Reporter: Inggit Yulis Tarigan | Editor: Handoyo
KONTAN.CO.ID - JAKARTA. Pergerakan saham PT Aneka Tambang Tbk (ANTM), PT Vale Indonesia Tbk (INCO), hingga bank pelat merah seperti PT Bank Rakyat Indonesia Tbk (BBRI) cenderung melemah dalam sebulan terakhir.
Kepala Riset Praus Capital Marolop Alfred Nainggolan menilai ada sejumlah alasan mengapa pasar belum merespons positif terhadap geliat ekspansi BUMN, termasuk dalam proyek kendaraan listrik.
Ia mencontohkan, dalam proyek baterai yang melibatkan CATL dan IBC, posisi ANTM hanya sebagai pemegang saham minoritas. “Kalau tidak salah, porsi kepemilikan ANTM dan IBC secara total hanya sekitar 40%,” ujar Alfred.
Baca Juga: IHSG Menguat 0,44% ke 6.927 pada Senin (30/6), MBMA, MDKA, INCO Top Gainers LQ45
Selain itu, Ia menilai proyek yang saat ini berjalan masih berada di tahap awal dan baru akan beroperasi dengan kapasitas setengah dari total rencana kapasitas produksi. Belum ada detail resmi yang menunjukkan seberapa besar kontribusi proyek ini terhadap keuangan ANTM ke depan.
Alfred juga menyoroti tekanan pasar global yang dipicu oleh eskalasi geopolitik. Dalam situasi ini, investor cenderung menghindari aset berisiko dan memilih menunggu kejelasan realisasi proyek sebelum kembali masuk ke saham-saham BUMN.
Meski demikian, Alfred mengakui kehadiran Danantara sempat memberikan sentimen positif awal di pasar, terutama bagi BUMN dengan kondisi keuangan yang lemah. Namun, untuk proyek-proyek baru yang berskala besar seperti EV, pasar belum menunjukkan antusiasme.
“Bisa jadi karena belum adanya track record dari Danantara dan juga informasi yang belum banyak tersedia di pasar,” ujarnya.
Menurut Alfred, pemerintah seharusnya sudah banyak belajar dari pengalaman penugasan BUMN Karya yang berdampak negatif terhadap kesehatan keuangan mereka, terutama setelah pandemi.
“Sebenarnya kemampuan pendanaan semakin besar dengan kehadiran Danantara. Tinggal bagaimana pemerintah (Danantara) mengkomunikasikannya dengan baik sehingga memberi optimisme pasar dan menjadi sumber katalis positif,” katanya.
Bukan hanya saham tambang dan proyek strategis yang melemah, tetapi juga saham bank pelat merah ikut terkoreksi. Ini menunjukkan bahwa pasar belum sepenuhnya percaya bahwa ekosistem BUMN dapat menciptakan nilai jangka panjang.

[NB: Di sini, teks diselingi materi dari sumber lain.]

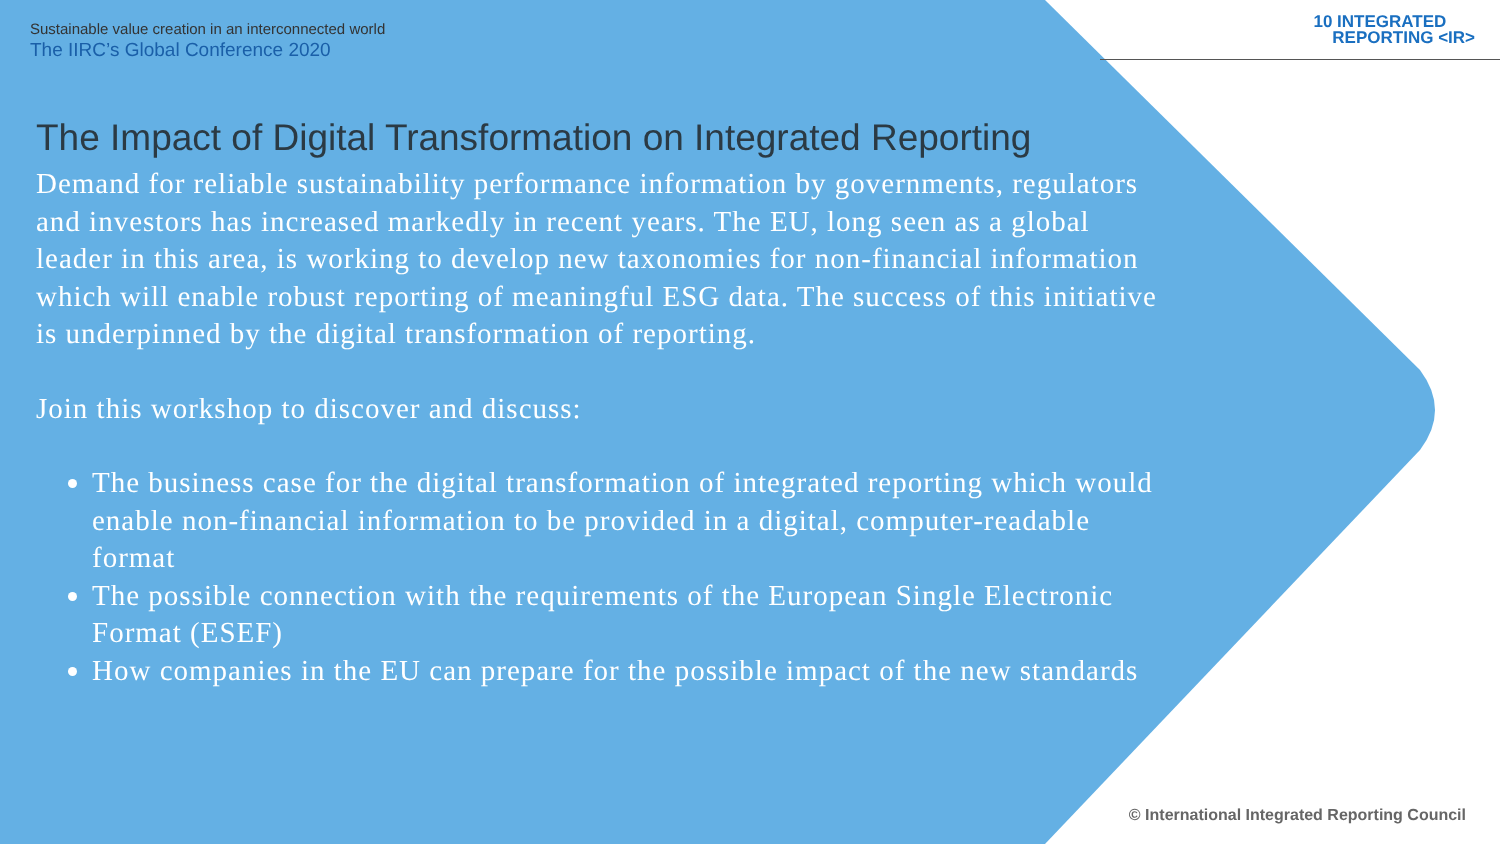10 INTEGRATED
REPORTING <IR>
Sustainable value creation in an interconnected world
The IIRC’s Global Conference 2020
The Impact of Digital Transformation on Integrated Reporting
Demand for reliable sustainability performance information by governments, regulators and investors has increased markedly in recent years. The EU, long seen as a global leader in this area, is working to develop new taxonomies for non-financial information which will enable robust reporting of meaningful ESG data. The success of this initiative is underpinned by the digital transformation of reporting.
Join this workshop to discover and discuss:
The business case for the digital transformation of integrated reporting which would enable non-financial information to be provided in a digital, computer-readable format
The possible connection with the requirements of the European Single Electronic Format (ESEF)
How companies in the EU can prepare for the possible impact of the new standards
© International Integrated Reporting Council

“Hal ini karena dalam 5–6 tahun terakhir, performa saham BUMN banyak dipengaruhi oleh kebijakan pemerintah atau politik. Ini ditangkap pasar sebagai langkah yang mengurangi kemampuan profitabilitas BUMN, contohnya seperti kebijakan tarif tol, harga gas, dan lainnya,” jelas Alfred.
Baca Juga: Menilik Prospek IHSG hingga Akhir Tahun, Cermati Rekomendasi Saham Berikut
Alfred berpandangan bahwa justru saat ini adalah momentum bagi Danantara untuk membangun kembali persepsi pasar terhadap status BUMN sebagai keunggulan yang memberikan valuasi tambahan bagi harga pasarnya.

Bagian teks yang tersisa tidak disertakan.